As a final check, let's see where our classifier fails to predict correctly:
tt = np.array(total_pred)
zip(tt[tt != yt], yt[tt != yt])
[(1, 2), (1, 2), (1, 2), (1, 2), (1, 2), (2, 1), (2, 1), (2, 1), (2, 1), (2, 1), (2, 1), (2, 1), (2, 1), (2, 1), (2, 1), (2, 1), (2, 1), (2, 1), (2, 1), (2, 1), (2, 1), (2, 1), (2, 1), (2, 1), (2, 1), (2, 1), (2, 1), (2, 1), (2, 1), (2, 1), (1, 2), (1, 2), (1, 2), (1, 2), (1, 2), (1, 2), (1, 2), (1, 2), (1, 2), (1, 2), (2, 1), (2, 1)]

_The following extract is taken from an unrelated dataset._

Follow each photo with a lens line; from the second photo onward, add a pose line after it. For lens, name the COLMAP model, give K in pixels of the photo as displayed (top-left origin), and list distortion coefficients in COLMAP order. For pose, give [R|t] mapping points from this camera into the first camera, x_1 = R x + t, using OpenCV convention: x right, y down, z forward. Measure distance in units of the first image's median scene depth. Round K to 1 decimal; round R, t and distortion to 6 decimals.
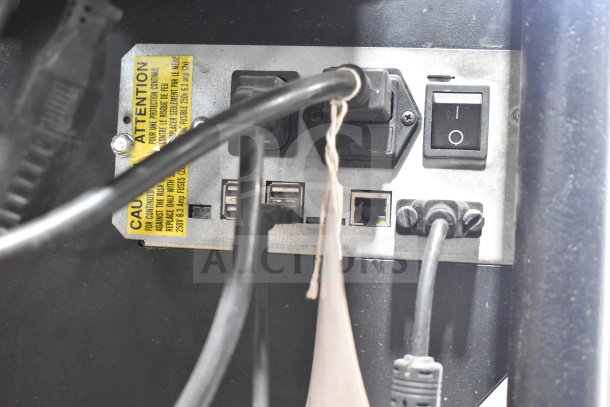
lens RADIAL K [[795.1, 0, 305.0], [0, 795.1, 203.5], [0, 0, 1]] dist [-0.042632, -0.013896]
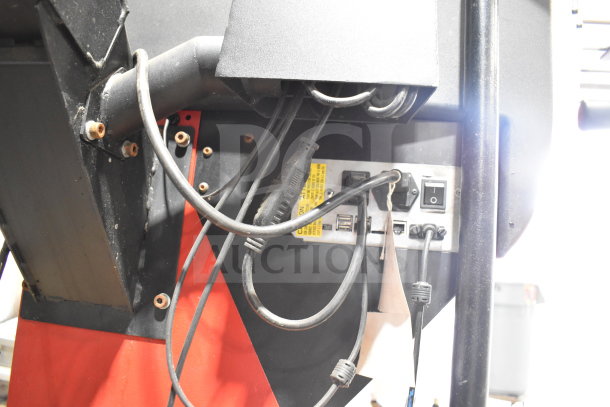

As it turns out, all misclassifications happen for activities 1 (SITTING) and 2 (STANDING). This looks like a systematic misclassification. Further improvement can be achieved if we could search for features (or derivation/combination/transformation of them) that are able to cleanly separate these two activities.
For completeness, let's see if other classifier types can do any better:
naive bayes
# naive bayes
from sklearn.naive_bayes import GaussianNB
gnb = GaussianNB().fit(X, y)
yt = gnb.predict(Xt)
print 'prediction accuracy: %.4f' % (1 - (1. / len(yt) * sum( pred != yt )))
prediction accuracy: 0.7421
k-nearest neighbour
# kNN
from sklearn import neighbors
tuned_parameters = [{'n_neighbors' : [5, 10, 15, 20], 'weights' : ['uniform', 'distance']}]
knn = GridSearchCV( neighbors.KNeighborsClassifier(n_neighbors=5), tuned_parameters, cv=3, n_jobs=-1 ).fit(X, y)
print 'Best parameters set found on development set:'
print knn.best_estimator_
Best parameters set found on development set: KNeighborsClassifier(algorithm=auto, leaf_size=30, n_neighbors=5, p=2, warn_on_equidistant=True, weights=distance)
# prediction on test set
pred = knn.predict(Xt)
print 'prediction accuracy: %.4f' % (1 - (1. / len(yt) * sum( pred != yt )))
prediction accuracy: 0.7480
We see that naive bayes and kNN classifiers don't do any better in this case.